-------- Material for this exercise

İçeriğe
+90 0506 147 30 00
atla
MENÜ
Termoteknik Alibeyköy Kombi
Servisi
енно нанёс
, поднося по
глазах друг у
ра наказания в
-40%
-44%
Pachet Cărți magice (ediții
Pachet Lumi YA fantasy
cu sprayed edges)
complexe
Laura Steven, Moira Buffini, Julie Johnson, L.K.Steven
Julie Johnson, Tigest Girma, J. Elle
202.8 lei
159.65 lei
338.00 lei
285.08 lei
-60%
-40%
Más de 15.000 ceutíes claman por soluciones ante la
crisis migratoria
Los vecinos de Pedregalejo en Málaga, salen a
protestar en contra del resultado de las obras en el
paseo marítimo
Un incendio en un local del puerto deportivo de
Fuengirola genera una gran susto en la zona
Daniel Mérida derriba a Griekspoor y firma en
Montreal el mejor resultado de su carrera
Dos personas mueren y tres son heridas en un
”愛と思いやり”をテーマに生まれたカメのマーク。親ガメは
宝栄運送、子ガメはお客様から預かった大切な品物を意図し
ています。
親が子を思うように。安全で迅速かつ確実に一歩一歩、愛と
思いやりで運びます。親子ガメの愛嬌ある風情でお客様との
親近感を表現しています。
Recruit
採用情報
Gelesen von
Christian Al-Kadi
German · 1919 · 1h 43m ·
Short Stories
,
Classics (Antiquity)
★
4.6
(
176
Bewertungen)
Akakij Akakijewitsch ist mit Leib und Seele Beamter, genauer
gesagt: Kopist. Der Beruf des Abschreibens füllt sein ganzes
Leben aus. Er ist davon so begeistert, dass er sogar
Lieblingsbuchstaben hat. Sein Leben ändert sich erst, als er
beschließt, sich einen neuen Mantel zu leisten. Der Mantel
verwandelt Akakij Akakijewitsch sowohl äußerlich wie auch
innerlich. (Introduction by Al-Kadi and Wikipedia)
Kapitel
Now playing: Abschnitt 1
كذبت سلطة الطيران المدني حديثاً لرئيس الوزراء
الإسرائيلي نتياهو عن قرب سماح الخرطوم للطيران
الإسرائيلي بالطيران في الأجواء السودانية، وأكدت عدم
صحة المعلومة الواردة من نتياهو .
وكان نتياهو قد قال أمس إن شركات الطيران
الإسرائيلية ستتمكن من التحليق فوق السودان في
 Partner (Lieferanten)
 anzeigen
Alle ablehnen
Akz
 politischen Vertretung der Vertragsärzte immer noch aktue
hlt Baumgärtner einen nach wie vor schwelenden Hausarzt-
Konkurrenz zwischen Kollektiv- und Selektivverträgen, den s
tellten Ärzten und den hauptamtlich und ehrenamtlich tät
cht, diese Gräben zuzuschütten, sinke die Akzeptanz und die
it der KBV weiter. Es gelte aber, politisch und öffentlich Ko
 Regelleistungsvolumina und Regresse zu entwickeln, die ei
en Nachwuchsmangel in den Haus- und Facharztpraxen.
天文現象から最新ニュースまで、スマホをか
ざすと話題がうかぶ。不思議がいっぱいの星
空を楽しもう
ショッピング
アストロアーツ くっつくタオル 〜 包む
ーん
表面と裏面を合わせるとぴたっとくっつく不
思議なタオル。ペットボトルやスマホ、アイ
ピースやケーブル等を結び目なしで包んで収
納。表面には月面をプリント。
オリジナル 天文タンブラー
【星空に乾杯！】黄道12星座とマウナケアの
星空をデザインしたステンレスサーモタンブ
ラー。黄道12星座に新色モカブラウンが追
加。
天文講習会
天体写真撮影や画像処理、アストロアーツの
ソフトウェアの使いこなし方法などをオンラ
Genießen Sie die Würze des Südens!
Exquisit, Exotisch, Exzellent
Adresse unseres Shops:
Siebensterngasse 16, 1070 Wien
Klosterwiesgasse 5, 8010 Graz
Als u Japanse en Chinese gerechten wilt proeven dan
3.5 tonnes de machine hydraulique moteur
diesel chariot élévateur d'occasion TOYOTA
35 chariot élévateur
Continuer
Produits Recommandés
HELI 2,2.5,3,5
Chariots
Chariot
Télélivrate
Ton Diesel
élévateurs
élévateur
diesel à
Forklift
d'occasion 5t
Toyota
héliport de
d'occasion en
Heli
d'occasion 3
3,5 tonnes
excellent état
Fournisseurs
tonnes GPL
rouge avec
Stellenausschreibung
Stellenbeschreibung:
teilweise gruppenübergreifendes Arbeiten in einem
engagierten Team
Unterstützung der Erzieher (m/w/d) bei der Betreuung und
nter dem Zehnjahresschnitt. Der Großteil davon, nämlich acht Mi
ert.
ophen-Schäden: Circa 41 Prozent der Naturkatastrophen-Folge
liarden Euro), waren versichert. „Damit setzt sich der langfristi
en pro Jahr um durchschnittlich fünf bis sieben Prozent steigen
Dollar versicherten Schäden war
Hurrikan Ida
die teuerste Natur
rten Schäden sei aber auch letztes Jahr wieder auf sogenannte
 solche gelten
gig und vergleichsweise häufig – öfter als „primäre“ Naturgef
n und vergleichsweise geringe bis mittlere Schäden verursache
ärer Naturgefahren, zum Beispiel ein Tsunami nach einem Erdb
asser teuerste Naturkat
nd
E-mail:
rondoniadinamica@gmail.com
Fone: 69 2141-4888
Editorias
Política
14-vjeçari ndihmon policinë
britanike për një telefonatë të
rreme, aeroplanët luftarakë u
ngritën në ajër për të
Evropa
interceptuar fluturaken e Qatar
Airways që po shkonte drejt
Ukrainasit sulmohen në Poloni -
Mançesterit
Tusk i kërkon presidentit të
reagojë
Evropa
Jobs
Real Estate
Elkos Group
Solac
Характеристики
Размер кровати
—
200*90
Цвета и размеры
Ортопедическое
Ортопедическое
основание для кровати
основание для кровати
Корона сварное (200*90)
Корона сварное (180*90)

----------------

(Exercise) Write the lines again exactly, from the first line of the material above to the line that includes "it der KBV weiter.", both included. Leave out all the rest.

(Answer to the exercise)
İçeriğe
+90 0506 147 30 00
atla
MENÜ
Termoteknik Alibeyköy Kombi
Servisi
енно нанёс
, поднося по
глазах друг у
ра наказания в
-40%
-44%
Pachet Cărți magice (ediții
Pachet Lumi YA fantasy
cu sprayed edges)
complexe
Laura Steven, Moira Buffini, Julie Johnson, L.K.Steven
Julie Johnson, Tigest Girma, J. Elle
202.8 lei
159.65 lei
338.00 lei
285.08 lei
-60%
-40%
Más de 15.000 ceutíes claman por soluciones ante la
crisis migratoria
Los vecinos de Pedregalejo en Málaga, salen a
protestar en contra del resultado de las obras en el
paseo marítimo
Un incendio en un local del puerto deportivo de
Fuengirola genera una gran susto en la zona
Daniel Mérida derriba a Griekspoor y firma en
Montreal el mejor resultado de su carrera
Dos personas mueren y tres son heridas en un
”愛と思いやり”をテーマに生まれたカメのマーク。親ガメは
宝栄運送、子ガメはお客様から預かった大切な品物を意図し
ています。
親が子を思うように。安全で迅速かつ確実に一歩一歩、愛と
思いやりで運びます。親子ガメの愛嬌ある風情でお客様との
親近感を表現しています。
Recruit
採用情報
Gelesen von
Christian Al-Kadi
German · 1919 · 1h 43m ·
Short Stories
,
Classics (Antiquity)
★
4.6
(
176
Bewertungen)
Akakij Akakijewitsch ist mit Leib und Seele Beamter, genauer
gesagt: Kopist. Der Beruf des Abschreibens füllt sein ganzes
Leben aus. Er ist davon so begeistert, dass er sogar
Lieblingsbuchstaben hat. Sein Leben ändert sich erst, als er
beschließt, sich einen neuen Mantel zu leisten. Der Mantel
verwandelt Akakij Akakijewitsch sowohl äußerlich wie auch
innerlich. (Introduction by Al-Kadi and Wikipedia)
Kapitel
Now playing: Abschnitt 1
كذبت سلطة الطيران المدني حديثاً لرئيس الوزراء
الإسرائيلي نتياهو عن قرب سماح الخرطوم للطيران
الإسرائيلي بالطيران في الأجواء السودانية، وأكدت عدم
صحة المعلومة الواردة من نتياهو .
وكان نتياهو قد قال أمس إن شركات الطيران
الإسرائيلية ستتمكن من التحليق فوق السودان في
 Partner (Lieferanten)
 anzeigen
Alle ablehnen
Akz
 politischen Vertretung der Vertragsärzte immer noch aktue
hlt Baumgärtner einen nach wie vor schwelenden Hausarzt-
Konkurrenz zwischen Kollektiv- und Selektivverträgen, den s
tellten Ärzten und den hauptamtlich und ehrenamtlich tät
cht, diese Gräben zuzuschütten, sinke die Akzeptanz und die
it der KBV weiter. Es gelte aber, politisch und öffentlich Ko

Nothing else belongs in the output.